7. Speaking of gagging… not being randomly sick after meals. Once the 24/7 nausea ended about week 10, I would (and still do) get randomly sick after meals. Some things seem to always make me sick (seafood), other things will be fine one day, but make me barf the next. During the second trimester, I could see that it was definitely tied to a surge in hormones, but in the past few weeks, it seems to be just totally sporadic. I had a $50 steak on my wedding anniversary. I ended up flushing it down the toilet. Ugh.

8. Middle school acne. I’m really praying that my skin goes back to normal after pregnancy, though I’m aware it may not. But I have high hopes. I’ve always had decent skin, but since being pregnant, my face won’t stop breaking out – badly. I don’t think I had zits this bad when I was a teenager! It seems as though my normally dry skin is now oily, and my once resilient skin has to be washed every single night. Dear God, PLEASE let this go away!!

9. Smaller boobs. Most women love pregnancy boobs. Mine were fine the way they were pre-pregnancy, and now they are the size they were when I was at my highest weight. I realize that since I’ll be attempting breastfeeding, that they’ll stay the same size for a while until I stop. But knowing that eventually they (should) shrink back to a smaller size and fit in my bras again gives me something to look forward to.

10. Having control over my body.
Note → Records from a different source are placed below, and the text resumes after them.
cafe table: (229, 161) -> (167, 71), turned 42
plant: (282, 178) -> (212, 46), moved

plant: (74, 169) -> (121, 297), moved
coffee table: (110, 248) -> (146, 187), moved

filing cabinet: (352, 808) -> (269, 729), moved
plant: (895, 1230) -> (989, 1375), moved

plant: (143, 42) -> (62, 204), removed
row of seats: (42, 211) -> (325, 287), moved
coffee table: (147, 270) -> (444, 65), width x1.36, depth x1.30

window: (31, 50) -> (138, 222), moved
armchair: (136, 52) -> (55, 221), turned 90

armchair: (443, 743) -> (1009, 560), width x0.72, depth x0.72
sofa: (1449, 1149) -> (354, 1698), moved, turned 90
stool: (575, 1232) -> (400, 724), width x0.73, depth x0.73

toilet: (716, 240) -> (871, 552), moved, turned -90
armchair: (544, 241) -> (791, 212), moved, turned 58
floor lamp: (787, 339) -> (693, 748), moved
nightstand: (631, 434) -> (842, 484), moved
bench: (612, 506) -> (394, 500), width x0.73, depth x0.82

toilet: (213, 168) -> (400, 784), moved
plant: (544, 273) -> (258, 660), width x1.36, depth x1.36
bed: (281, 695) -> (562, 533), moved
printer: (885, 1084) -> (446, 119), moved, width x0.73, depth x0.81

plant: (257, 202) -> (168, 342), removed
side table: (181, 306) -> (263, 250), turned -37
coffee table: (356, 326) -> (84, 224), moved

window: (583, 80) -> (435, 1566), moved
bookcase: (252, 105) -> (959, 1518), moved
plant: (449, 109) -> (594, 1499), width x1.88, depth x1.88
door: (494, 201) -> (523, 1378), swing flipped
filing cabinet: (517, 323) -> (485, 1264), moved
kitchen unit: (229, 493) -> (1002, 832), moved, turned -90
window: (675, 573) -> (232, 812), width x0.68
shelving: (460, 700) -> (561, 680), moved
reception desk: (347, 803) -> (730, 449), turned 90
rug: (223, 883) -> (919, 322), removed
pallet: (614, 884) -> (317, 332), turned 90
I never realized how much I would sacrifice when it came to my own body. I’m so used to just doing whatever I want in terms of pushing myself with exercise, or choosing what to eat or drink, etc. When I became pregnant, I worried endlessly about what I was doing. Was it ok to run? Was it ok to eat this or that? What do you mean I can’t take Excedrin for a migraine, or Ativan to fly on a plane? Everybody has a list of do’s and don’ts, and most of the time, I tried to play it safe. But I gotta tell ya – Tylenol doesn’t do jack squat for migraines, and I’m so tired of wondering if it’s ok to eat this or that. I can’t wait to get out there for a sweaty run and really, really push myself without worrying for once!

2 comments:

Karen said...

My tiny boobs didn't get bigger when I was pregnant, and I had looked forward to that! They did, however, when I nursed. But then they weren't really MY boobs anymore, but my son(s)'s.

fancy nancy said...

All good things to look forward to! You're right...it's a huge gain but there are losses. I would really stress the hubby time. We overlooked that when Em came and had to really work to get it back! It's funny....every time I see your posts I get excited like it could be the "SHE'S HERE!" post!